На заседании Политбюро в тот день отсутствовали Косыгин и еще относительно молодой и дееспособный Брежнев — два человека, которые могли бы гипотетически поддержать Глушкова. В итоге Гарбузов убедил присутствующих, что торопиться с ОГАС не нужно. И хотя в начале обсуждения Политбюро было настроено по отношению к Глушкову благожелательно, он ушел ни с чем. Проект ОГАС положили на полку на многие годы, хотя никогда до конца не отказывались от него.
Книга Питерса утверждает, что поражение советского интернета не было ни естественным, ни неизбежным.
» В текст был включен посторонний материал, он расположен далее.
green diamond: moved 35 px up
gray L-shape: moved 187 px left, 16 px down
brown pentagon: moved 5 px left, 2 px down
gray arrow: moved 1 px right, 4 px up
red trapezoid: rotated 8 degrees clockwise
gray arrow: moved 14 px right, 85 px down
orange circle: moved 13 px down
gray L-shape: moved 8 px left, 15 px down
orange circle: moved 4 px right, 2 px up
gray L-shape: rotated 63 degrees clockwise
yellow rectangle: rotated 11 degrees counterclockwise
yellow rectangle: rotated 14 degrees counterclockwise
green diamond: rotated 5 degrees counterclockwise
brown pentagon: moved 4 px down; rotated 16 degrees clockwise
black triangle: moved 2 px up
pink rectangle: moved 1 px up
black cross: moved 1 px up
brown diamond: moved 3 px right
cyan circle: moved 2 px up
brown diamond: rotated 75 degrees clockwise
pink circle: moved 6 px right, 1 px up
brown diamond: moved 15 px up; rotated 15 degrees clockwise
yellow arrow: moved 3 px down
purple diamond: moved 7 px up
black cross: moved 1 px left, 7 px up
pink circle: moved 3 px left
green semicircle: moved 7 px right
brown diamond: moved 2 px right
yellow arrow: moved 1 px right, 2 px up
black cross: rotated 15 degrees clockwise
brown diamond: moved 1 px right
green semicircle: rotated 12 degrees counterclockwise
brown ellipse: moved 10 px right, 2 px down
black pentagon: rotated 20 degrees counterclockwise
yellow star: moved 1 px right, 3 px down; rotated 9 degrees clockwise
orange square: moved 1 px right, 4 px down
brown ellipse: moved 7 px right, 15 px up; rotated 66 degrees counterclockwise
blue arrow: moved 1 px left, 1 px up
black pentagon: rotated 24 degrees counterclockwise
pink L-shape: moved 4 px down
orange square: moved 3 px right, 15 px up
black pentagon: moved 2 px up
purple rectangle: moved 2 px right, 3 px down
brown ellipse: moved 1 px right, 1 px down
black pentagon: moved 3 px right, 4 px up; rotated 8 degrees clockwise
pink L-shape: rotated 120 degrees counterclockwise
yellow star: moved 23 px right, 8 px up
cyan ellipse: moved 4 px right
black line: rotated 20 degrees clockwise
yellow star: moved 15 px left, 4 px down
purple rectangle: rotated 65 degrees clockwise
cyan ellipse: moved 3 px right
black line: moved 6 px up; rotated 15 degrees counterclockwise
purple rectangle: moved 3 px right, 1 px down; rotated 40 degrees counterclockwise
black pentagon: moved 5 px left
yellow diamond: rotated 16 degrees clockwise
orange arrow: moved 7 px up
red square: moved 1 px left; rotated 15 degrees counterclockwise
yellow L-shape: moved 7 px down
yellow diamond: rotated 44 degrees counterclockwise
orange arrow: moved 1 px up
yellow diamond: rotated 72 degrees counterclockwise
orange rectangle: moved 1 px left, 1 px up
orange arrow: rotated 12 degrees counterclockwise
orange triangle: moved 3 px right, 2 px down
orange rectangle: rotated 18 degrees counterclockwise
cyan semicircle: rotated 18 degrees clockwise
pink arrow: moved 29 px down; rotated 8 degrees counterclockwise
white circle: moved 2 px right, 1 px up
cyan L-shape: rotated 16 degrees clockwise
Речь шла о политической борьбе ученых-кибернетиков и советских чиновников, и итоги такой борьбы не были предопределены заранее.
«Силы, которые уничтожили ОГАС, в конечном счете привели к распаду СССР в целом, — пишет Питерс. — Речь идет о злоупотреблениях своим служебным положением советскими чиновниками». Вся логика советской системы заставляла потенциальных бенефициаров цифрового социализма, от высшего руководства страны до простых рабочих, в краткосрочной перспективе сопротивляться любым изменениям. Усилий энтузиастов и визионеров из Института кибернетики, как и реформаторов, приходивших из других областей, раз за разом оказывалось недостаточно. В результате вместо собственного интернета к концу 1980-х годов СССР обладал тысячами разрозненных вычислительных центров, работавших на уровне отдельных учреждений и предприятий. «Советское государство провалило задачу по созданию национальной компьютерной сети не потому, что оно было слишком жестким или вертикально организованным, но потому, что в реальности оно было слишком изменчивым и ненадежным», — заключает автор.
Иными словами, трагедия советского интернета была связана не с избыточной жесткостью советского общества, но, наоборот, с нерегулируемой конкуренцией между его отдельными агентами, принимавшими решения.
Свою роль в отказе от реформ — как либеральных, так и «кибернетических» — сыграли, вероятно, и колебания цен на нефть. Об этом неисчерпаемом вплоть до середины 1980-х источнике уверенности советских бюрократов в завтрашнем дне Питерс в своей книге не вспоминает. А между тем постоянный приток нефтедолларов в советский бюджет, начиная с 1973 года, определенно влиял на те решения, которые можно было проводить через Политбюро. Советский интернет пятнадцать лет провел в нефтяном лимбе, и когда нужда в нем вновь возникла, умерли те, кто знал, как его делать — как в инженерном, так и в аппаратном и идеологическом смыслах слова.
Но вот что особенно интересно в этой истории сегодня. «Хотя сегодня наши компьютерные сети процветают, — пишет Питерс, — история советского интернета показывает нам, что нынешние сети не являются чем-то естественным или необходимым». Хотя глобальный интернет возник в результате «капиталистической кооперации», рассуждает он, нет никаких гарантий, что его не ждет судьба советского кибернетического проекта. Интересы частных лиц, крупных компаний и государственных регуляторов могут уничтожить сеть, которая в течение нескольких десятилетий работала на общественное благо.
Нынешние российские чиновники, мечтающие о создании суверенной сети, снова выступают в роли министра финансов Гарбузова. Они защищают интересы своих ведомств и готовы ради этой цели вновь похоронить проект открытой сети. История падения советского интернета оказывается возможным сценарием нашего — не только российского — будущего.